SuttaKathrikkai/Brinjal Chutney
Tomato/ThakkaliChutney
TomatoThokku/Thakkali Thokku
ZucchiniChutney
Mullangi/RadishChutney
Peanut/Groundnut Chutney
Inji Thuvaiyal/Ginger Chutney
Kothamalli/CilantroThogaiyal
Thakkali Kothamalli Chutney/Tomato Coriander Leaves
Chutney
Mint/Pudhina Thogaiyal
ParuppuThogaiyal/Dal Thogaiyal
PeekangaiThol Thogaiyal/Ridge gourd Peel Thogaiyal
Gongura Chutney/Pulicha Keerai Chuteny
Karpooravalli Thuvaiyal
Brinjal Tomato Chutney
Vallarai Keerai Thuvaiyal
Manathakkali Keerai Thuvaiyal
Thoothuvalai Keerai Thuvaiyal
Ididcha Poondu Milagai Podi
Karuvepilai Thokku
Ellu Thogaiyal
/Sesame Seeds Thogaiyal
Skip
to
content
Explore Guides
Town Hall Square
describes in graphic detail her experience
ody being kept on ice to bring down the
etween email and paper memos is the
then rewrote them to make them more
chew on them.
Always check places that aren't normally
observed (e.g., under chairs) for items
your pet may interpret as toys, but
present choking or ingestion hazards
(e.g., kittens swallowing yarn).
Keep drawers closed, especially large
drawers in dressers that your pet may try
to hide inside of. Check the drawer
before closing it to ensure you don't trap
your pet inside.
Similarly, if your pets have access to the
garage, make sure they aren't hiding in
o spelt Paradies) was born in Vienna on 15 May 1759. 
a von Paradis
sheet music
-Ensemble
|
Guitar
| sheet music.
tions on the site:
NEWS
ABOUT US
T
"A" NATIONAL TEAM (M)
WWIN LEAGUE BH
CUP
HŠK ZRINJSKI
- - - - -
Assigned task:
Can you copy out the text of every record above line for line, without changing a single character?

Written answer:
SuttaKathrikkai/Brinjal Chutney
Tomato/ThakkaliChutney
TomatoThokku/Thakkali Thokku
ZucchiniChutney
Mullangi/RadishChutney
Peanut/Groundnut Chutney
Inji Thuvaiyal/Ginger Chutney
Kothamalli/CilantroThogaiyal
Thakkali Kothamalli Chutney/Tomato Coriander Leaves
Chutney
Mint/Pudhina Thogaiyal
ParuppuThogaiyal/Dal Thogaiyal
PeekangaiThol Thogaiyal/Ridge gourd Peel Thogaiyal
Gongura Chutney/Pulicha Keerai Chuteny
Karpooravalli Thuvaiyal
Brinjal Tomato Chutney
Vallarai Keerai Thuvaiyal
Manathakkali Keerai Thuvaiyal
Thoothuvalai Keerai Thuvaiyal
Ididcha Poondu Milagai Podi
Karuvepilai Thokku
Ellu Thogaiyal
/Sesame Seeds Thogaiyal
Skip
to
content
Explore Guides
Town Hall Square
describes in graphic detail her experience
ody being kept on ice to bring down the
etween email and paper memos is the
then rewrote them to make them more
chew on them.
Always check places that aren't normally
observed (e.g., under chairs) for items
your pet may interpret as toys, but
present choking or ingestion hazards
(e.g., kittens swallowing yarn).
Keep drawers closed, especially large
drawers in dressers that your pet may try
to hide inside of. Check the drawer
before closing it to ensure you don't trap
your pet inside.
Similarly, if your pets have access to the
garage, make sure they aren't hiding in
o spelt Paradies) was born in Vienna on 15 May 1759. 
a von Paradis
sheet music
-Ensemble
|
Guitar
| sheet music.
tions on the site:
NEWS
ABOUT US
T
"A" NATIONAL TEAM (M)
WWIN LEAGUE BH
CUP
HŠK ZRINJSKI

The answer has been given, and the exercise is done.